The Armenian government’s State Revenue Committee (SRC) collected about 33 billion drams ($86 million) in various taxes from the company, Mobile Center.
Mobile Center paid more taxes than Armenia’s natural gas distribution network, largest mining enterprise or any its fuel importers, telecommunication operators, tobacco firms and banks that have long been a key source of state revenue. It was second on the list of the country’s top corporate taxpayers last year, with the SRC reporting a 45 percent surge in the amount of taxes paid by it.
Mobile Center is an official distributor of the world’s leading smart phone manufacturers, notably Apple, Samsung and Xiaomi. It also sells computers and other electronics items.
The company belongs to the family of Samvel Aleksanian, one of Armenia’s wealthiest entrepreneurs who has wide-ranging business interests. Like many other Armenian firms and individual businesspeople, it has cashed in on Western bans on exports of various goods to Russia imposed after the Russian invasion of Ukraine.
Many such Western-made products, notably cars, cellphones and consumer electronics, have since been re-exported to Russia from Armenia.

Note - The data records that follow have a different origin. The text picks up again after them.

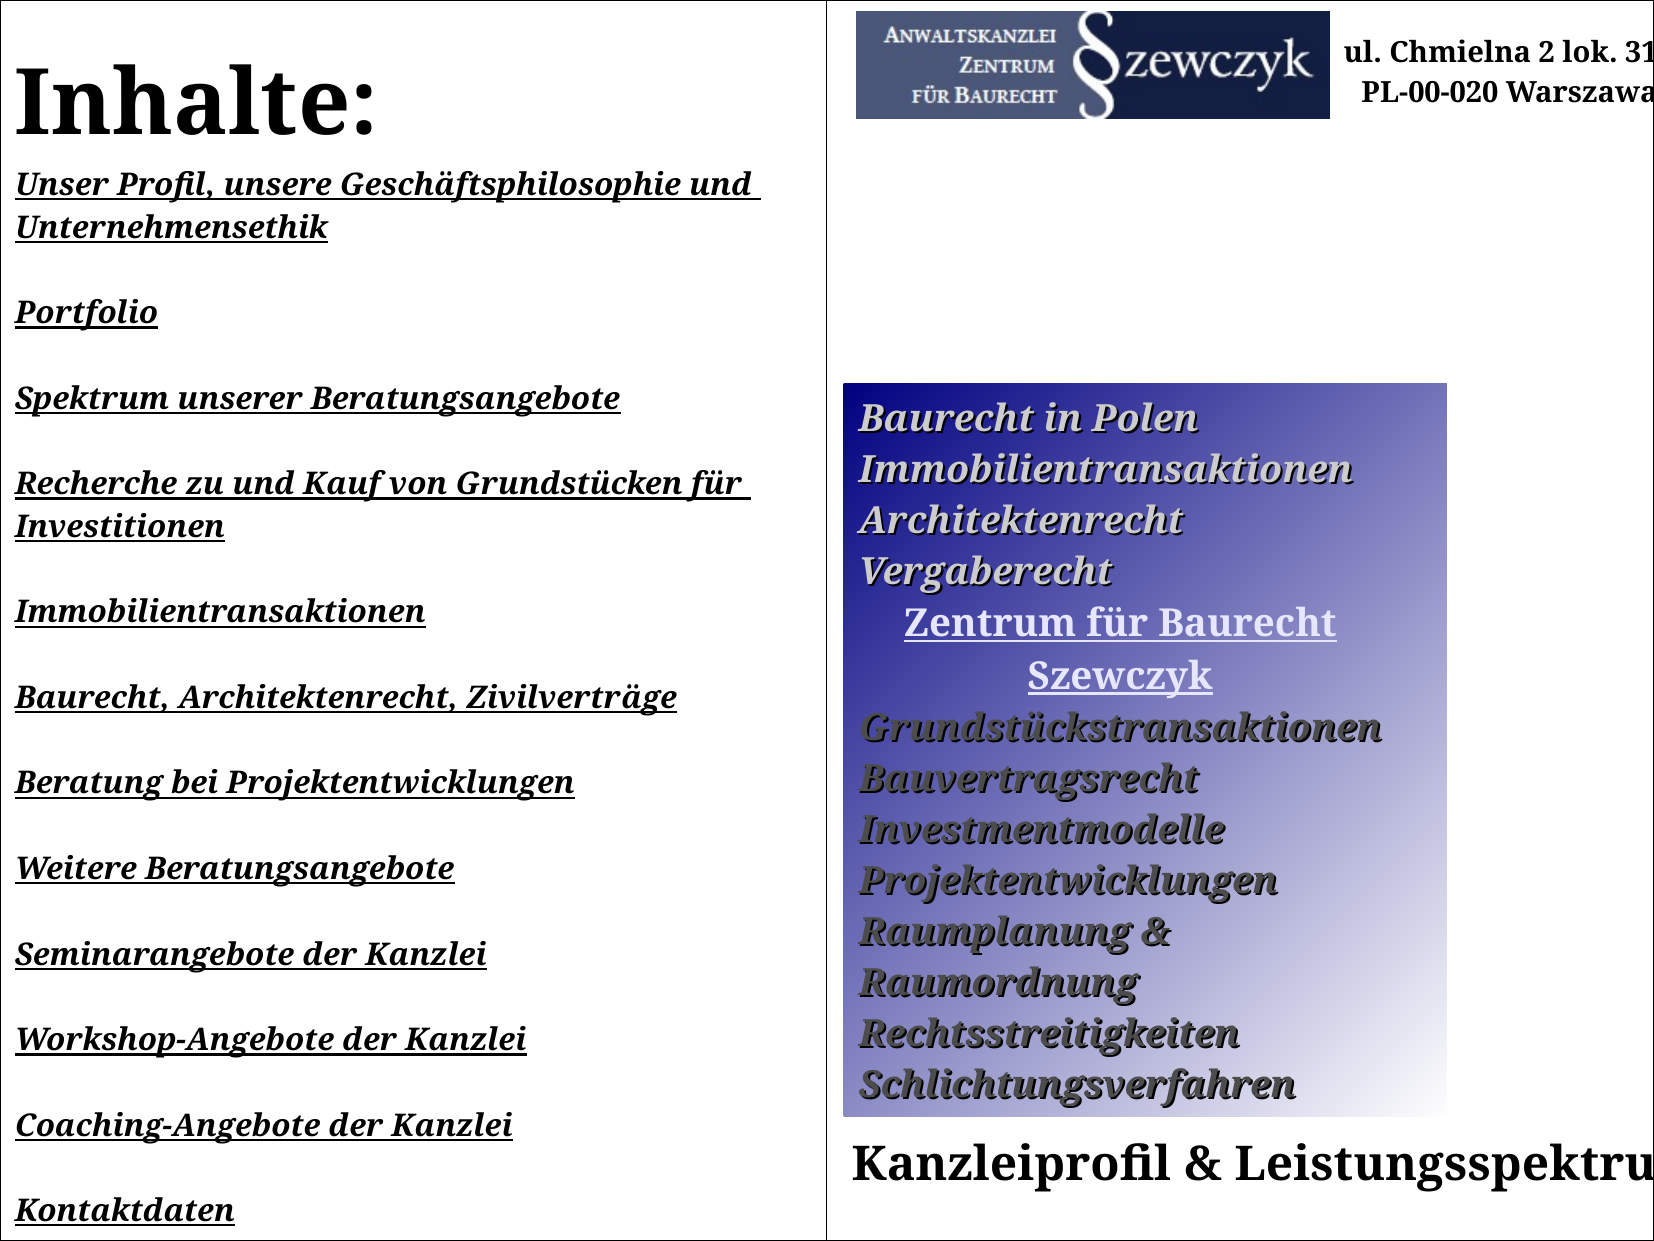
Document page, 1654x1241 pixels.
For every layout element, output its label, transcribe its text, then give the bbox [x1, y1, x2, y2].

text_box [0, 0, 1654, 1241]
picture [855, 11, 1330, 119]
text_box Baurecht in Polen Immobilientransaktionen Architektenrecht Vergaberecht Zentrum für Baurecht Szewczyk Grundstückstransaktionen Bauvertragsrecht Investmentmodelle Projektentwicklungen Raumplanung & Raumordnung Rechtsstreitigkeiten Schlichtungsverfahren [843, 383, 1447, 1004]
text_box Inhalte: Unser Profil, unsere Geschäftsphilosophie und Unternehmensethik Portfolio Spektrum unserer Beratungsangebote Recherche zu und Kauf von Grundstücken für Investitionen Immobilientransaktionen Baurecht, Architektenrecht, Zivilverträge Beratung bei Projektentwicklungen Weitere Beratungsangebote Seminarangebote der Kanzlei Workshop-Angebote der Kanzlei Coaching-Angebote der Kanzlei Kontaktdaten [0, 29, 825, 1212]
text_box ul. Chmielna 2 lok. 31 PL-00-020 Warszawa [1330, 24, 1654, 119]
text_box [43, 1212, 50, 1219]
text_box Kanzleiprofil & Leistungsspektrum [836, 1122, 1650, 1203]
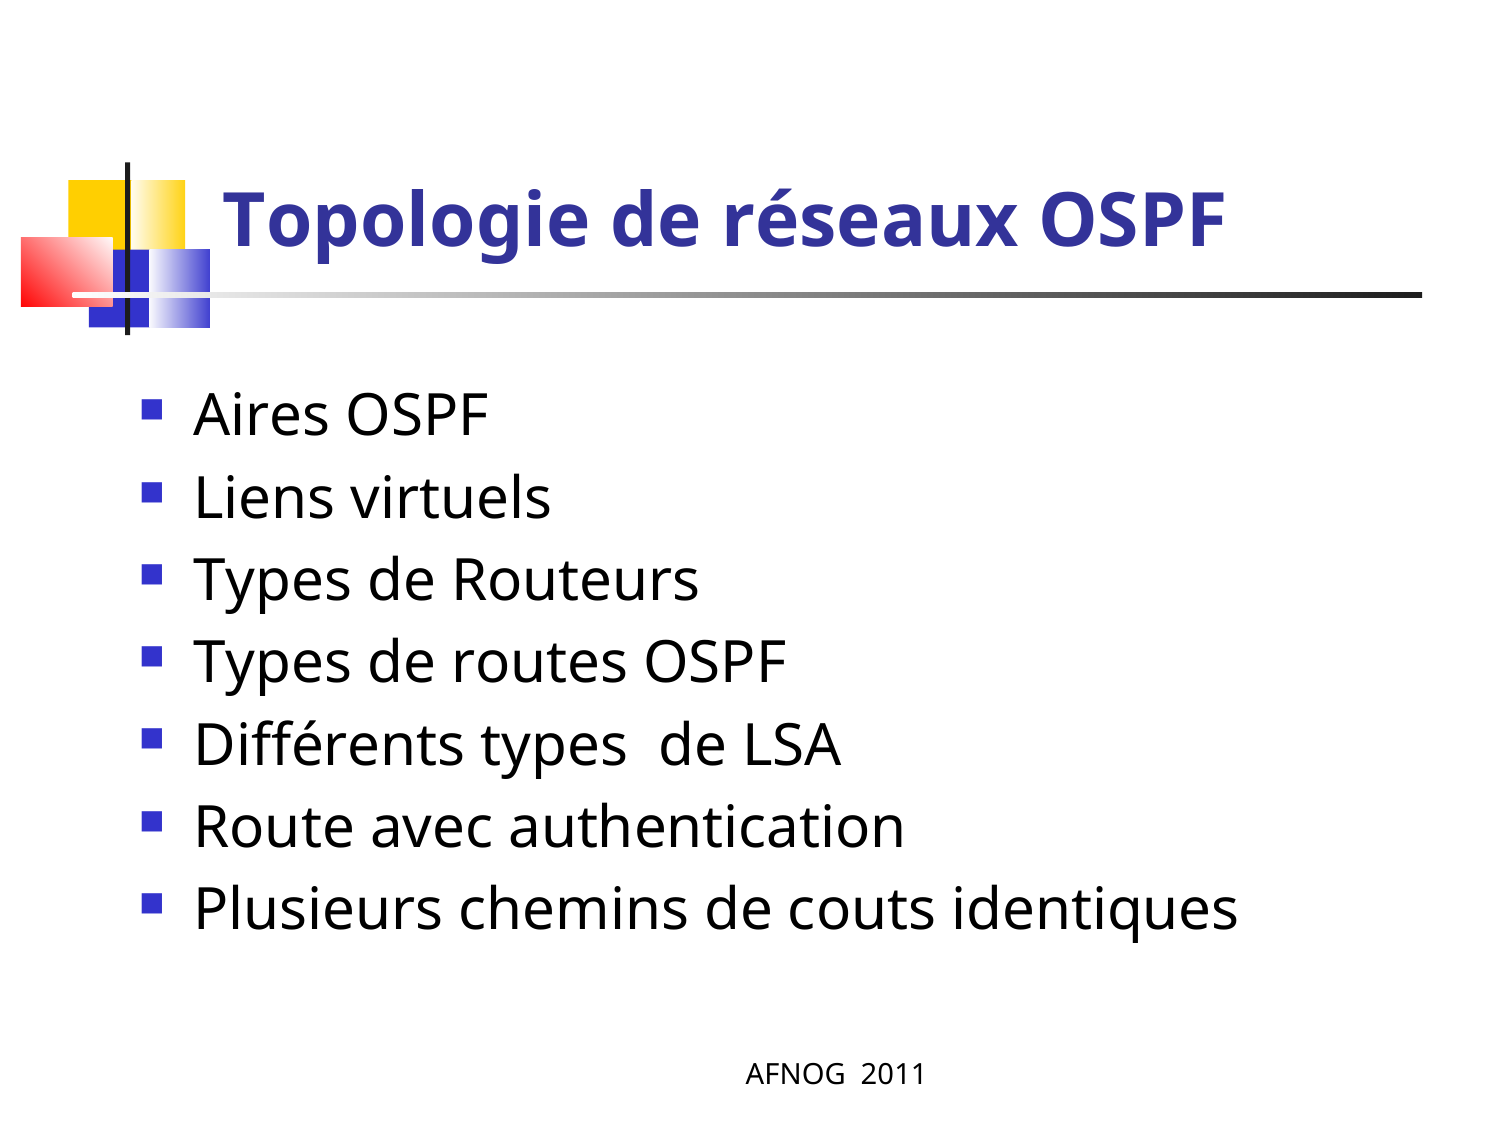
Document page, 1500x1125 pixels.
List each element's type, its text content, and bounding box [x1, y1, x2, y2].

An Armenian electronics retailer, a company called Pretty Way, occupies nineth place in the SRC’s latest rankings, having paid 11.3 billion drams in taxes in January-June 2025.
The lucrative re-exports were the main driving force behind the Armenian economy’s robust growth in 2022 and 2023. The growth is expected to slow further this year due to a dwindling positive impact of the Western sanctions.
Separate data released by the Statistical Committee shows that Armenian exports shrunk by more than half, to about $3.8 billion, in the first half of 2025. The government agency also reported a nearly 39 percent year-on-year fall in imports.
Suren Parsian, a Yerevan-based economist, said the volume of foreign trade declined sharply because Armenia is no longer a conduit for large-scale exports of Russian gold and diamonds to world markets and the United Arab Emirates (UAE) in particular.
“We can already state that the re-export of that gold was not a good thing for us, for our economy, but rather a bad thing because it had a negative impact, first of all, in terms of assessing the real state of foreign trade indicators,” Parsian told RFE/RL’s Armenian Service on Monday.
According to the Statistical Committee, Armenia’s trade with Russia, its leading commercial partner, shrunk to $2.8 billion in January-May 2025 from $6.7 billion in the year-earlier period.